I wasn’t wrong about him. If I’d been wrong he would never have loved me. But I wasn’t exactly right, either. I was off the track in thinking he was as he desired to be. He genuinely wanted passion and danger—from himself and from life—but he had neither. My presuming the existence of his fantasy self made life difficult. For a while he played along with it, but in the end he had to admit it was hopeless. I didn’t want to hear it. I wanted my blood-red Yankee. He just wanted peace. He wanted to stop living in somebody else’s fantasy, forgetting that it had been his as well.

That’s what I don’t forgive. I could never have imagined this Ur-Asa without him. He gave me all the raw material for the spells I put on him and the incantations I mumbled at his blue back descending the stairs, and then he acted as though it were my fault that he had to live up to an impossible standard.

Asa, of course, did not invent me. Partly he was busy basking in my notion of him; partly my forthrightness left little room for speculation. He didn’t need to translate me because what I said to him was unequivocal. I said, “I love you,” and “You are the most delicious human in the world.” His version of authorship was to list my qualities and marvel at them. “You’re so, so—Italian.” This, as we both knew, was a code word for Jewish.

What Jewishness meant to him was access to passion. He envied me that. I insisted that he could have passion, that my Jewish love would teach him how. But Gentile passions are reserved for moral issues, so the passion I aroused in Asa was ultimately a passion to do Right. And doing Right meant relinquishing me.

So there began the discrepancies. Between what he said and what I heard, between what he felt for me and what I felt for him, between how our office-mates thought of us and what was really going on, and, springing from that, between my reaction to secrecy and his: He wanted to maintain it, I wanted to blast it open. I thought if everybody knew, he’d leave Fay. In the end everybody did know. But I thoroughly misunderstood him. He had his own standard, one not fixed by public opinion. He was anything but amoral. Amorality was reserved for the Jews, like me and Reuben. We could be victims of our emotions; he knew what was right.

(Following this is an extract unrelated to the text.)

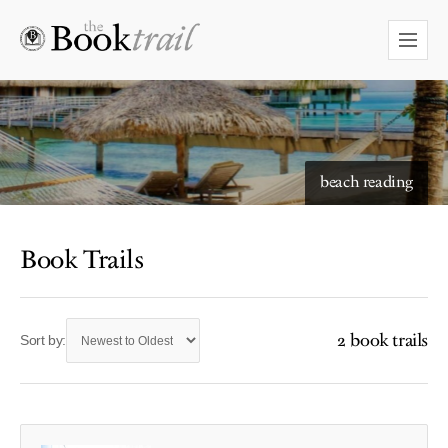
beach reading
Book Trails
2 book trails
Sort by:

Toward the end there began to be discrepancies within me. I told myself that were he to leave Fay he would have proved himself untrustworthy and I wouldn’t want him. I can’t tell if I believed this. As I said, I became more like him, and this was a sentiment redolent of stern Yankee gobbledegook. On the other hand, it was true that an Asa who would ditch Fay and the dogs was no Asa I knew.

And the biggest discrepancy of all was between what we were and what we perceived in each other. Who did I love? What man was it who in my dreams and in the long vibrant winter evenings alone on my sofa I had kissed and awakened, feeding my images with conversations about layouts conducted in the fluorescence of the office? Whose eyes superimposed themselves on Fay’s during dinner, halting his descriptions of his day at work? Can human beings love each other? Must we always love an image we’ve labored over secretly, never love the living soul with all its mire and murk?